Sukabumi | Matanusa.net – Dinas Kebudayaan, Kepemudaan, dan Olahraga (Disbudpora) Kabupaten Sukabumi terus mematangkan persiapan kegiatan Sekar Budaya dalam rangka memeriahkan Hari Jadi Kabupaten Sukabumi (HJKS) ke-156.
Kegiatan tersebut dijadwalkan berlangsung pada Kamis, 10 September 2026, mulai pukul 07.30 WIB hingga selesai, bertempat di Alun-alun Palabuhanratu.
Sekar Budaya menjadi salah satu rangkaian perayaan HJKS ke-156 yang mengedepankan kekayaan seni dan budaya daerah. Kegiatan ini juga melibatkan peserta dari berbagai organisasi perangkat daerah (OPD) dan kecamatan di lingkungan Pemerintah Kabupaten Sukabumi.
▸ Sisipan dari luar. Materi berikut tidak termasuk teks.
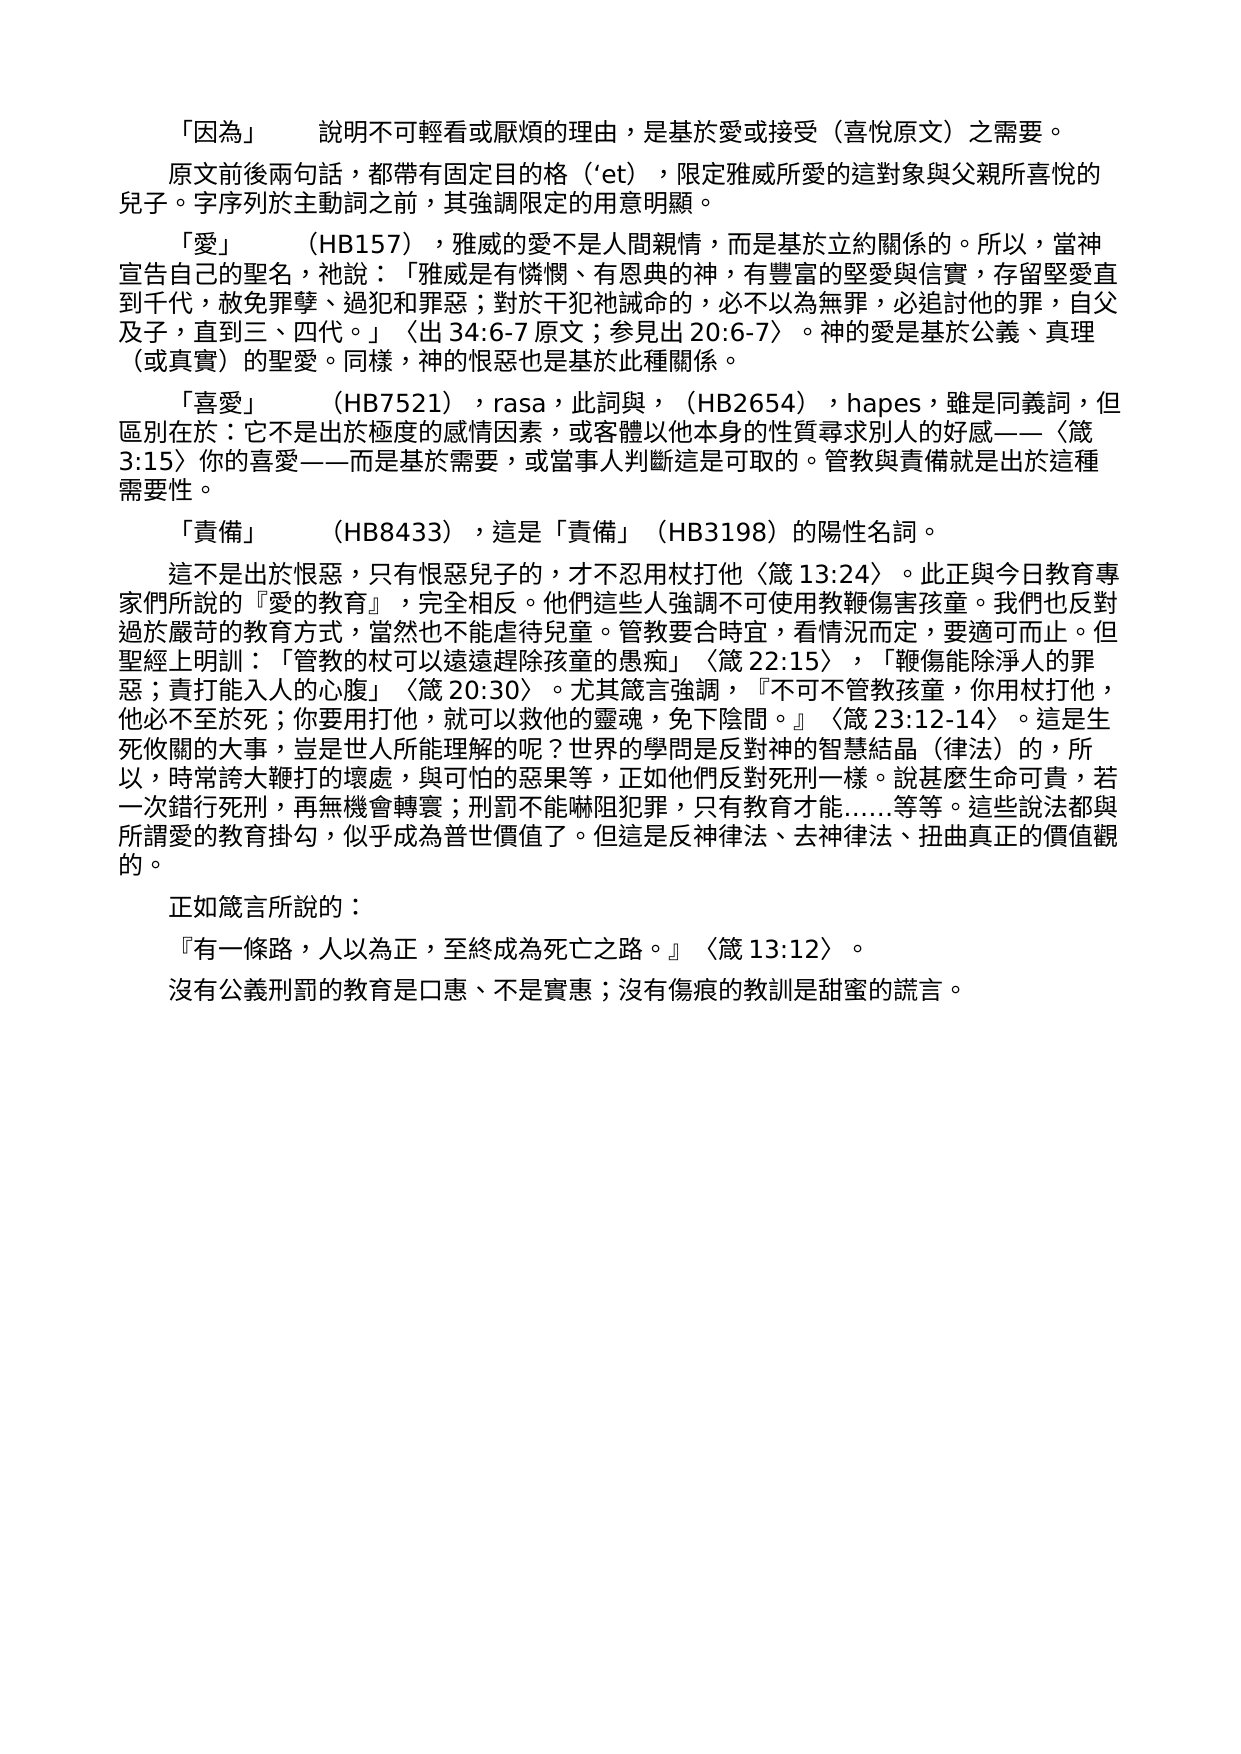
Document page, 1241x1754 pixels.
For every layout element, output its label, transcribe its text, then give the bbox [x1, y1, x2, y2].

text 「愛」 （HB157），雅威的愛不是人間親情，而是基於立約關係的。所以，當神宣告自己的聖名，祂說：「雅威是有憐憫、有恩典的神，有豐富的堅愛與信實，存留堅愛直到千代，赦免罪孽、過犯和罪惡；對於干犯祂誡命的，必不以為無罪，必追討他的罪，自父及子，直到三、四代。」〈出34:6-7原文；参見出20:6-7〉。神的愛是基於公義、真理（或真實）的聖愛。同樣，神的恨惡也是基於此種關係。 [118, 231, 1122, 376]
text 「責備」 （HB8433），這是「責備」（HB3198）的陽性名詞。 [118, 518, 1122, 547]
text 『有一條路，人以為正，至終成為死亡之路。』〈箴13:12〉。 [118, 935, 1122, 964]
text 原文前後兩句話，都帶有固定目的格（‘et），限定雅威所愛的這對象與父親所喜悅的兒子。字序列於主動詞之前，其強調限定的用意明顯。 [118, 160, 1122, 218]
text 「喜愛」 （HB7521），rasa，此詞與，（HB2654），hapes，雖是同義詞，但區別在於：它不是出於極度的感情因素，或客體以他本身的性質尋求別人的好感——〈箴3:15〉你的喜愛——而是基於需要，或當事人判斷這是可取的。管教與責備就是出於這種需要性。 [118, 389, 1122, 506]
text 沒有公義刑罰的教育是口惠、不是實惠；沒有傷痕的教訓是甜蜜的謊言。 [118, 976, 1122, 1006]
text 「因為」 說明不可輕看或厭煩的理由，是基於愛或接受（喜悅原文）之需要。 [118, 118, 1122, 147]
text 這不是出於恨惡，只有恨惡兒子的，才不忍用杖打他〈箴13:24〉。此正與今日教育專家們所說的『愛的教育』，完全相反。他們這些人強調不可使用教鞭傷害孩童。我們也反對過於嚴苛的教育方式，當然也不能虐待兒童。管教要合時宜，看情況而定，要適可而止。但聖經上明訓：「管教的杖可以遠遠趕除孩童的愚痴」〈箴22:15〉，「鞭傷能除淨人的罪惡；責打能入人的心腹」〈箴20:30〉。尤其箴言強調，『不可不管教孩童，你用杖打他，他必不至於死；你要用打他，就可以救他的靈魂，免下陰間。』〈箴23:12-14〉。這是生死攸關的大事，豈是世人所能理解的呢？世界的學問是反對神的智慧結晶（律法）的，所以，時常誇大鞭打的壞處，與可怕的惡果等，正如他們反對死刑一樣。說甚麼生命可貴，若一次錯行死刑，再無機會轉寰；刑罰不能嚇阻犯罪，只有教育才能……等等。這些說法都與所謂愛的教育掛勾，似乎成為普世價值了。但這是反神律法、去神律法、扭曲真正的價值觀的。 [118, 560, 1122, 881]
text 正如箴言所說的： [118, 893, 1122, 922]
Setiap OPD dan kecamatan akan mengikutsertakan sebanyak 20 orang peserta. Mereka diwajibkan membawa sejumlah perlengkapan pendukung, di antaranya kohkol sebanyak 10 buah, empat umbul-umbul, serta satu papan nama.
Selain perlengkapan, peserta juga diarahkan mengenakan busana tradisional. Peserta laki-laki menggunakan pangsi hitam beserta kohkol, sedangkan peserta perempuan mengenakan kebaya Sunda.
Kepala Disbudpora Kabupaten Sukabumi, Drs. Yudi Mulyadi, M.Si., mengatakan Sekar Budaya bukan sekadar kegiatan seremonial, tetapi menjadi ruang untuk memperkenalkan dan melestarikan budaya daerah.
“Sekar Budaya ini menjadi momentum untuk memperkenalkan sekaligus melestarikan seni dan budaya yang dimiliki Kabupaten Sukabumi. Kami ingin seluruh OPD dan kecamatan dapat berpartisipasi dengan menampilkan kreativitas serta kekhasan budaya masing-masing,” ujar Yudi.
Menurutnya, keterlibatan OPD dan kecamatan dalam kegiatan tersebut diharapkan dapat memperkuat kebersamaan sekaligus menumbuhkan kecintaan terhadap budaya Sunda dan kearifan lokal Kabupaten Sukabumi.
Kegiatan Sekar Budaya juga mengusung semangat “Sukabumi Mubarokah: Memacu Agroindustri, Memajukan Pariwisata.” Konsep kegiatan memberikan ruang bagi setiap OPD dan kecamatan untuk menampilkan kreativitas masing-masing dengan tetap mengedepankan unsur budaya.
“Kami berharap kegiatan Sekar Budaya dapat berlangsung meriah dan menjadi bagian dari semangat Hari Jadi Kabupaten Sukabumi ke-156. Yang paling penting, budaya jangan hanya ditampilkan dalam seremoni, tetapi terus dijaga, dilestarikan, dan dikenalkan kepada generasi muda,” pungkasnya.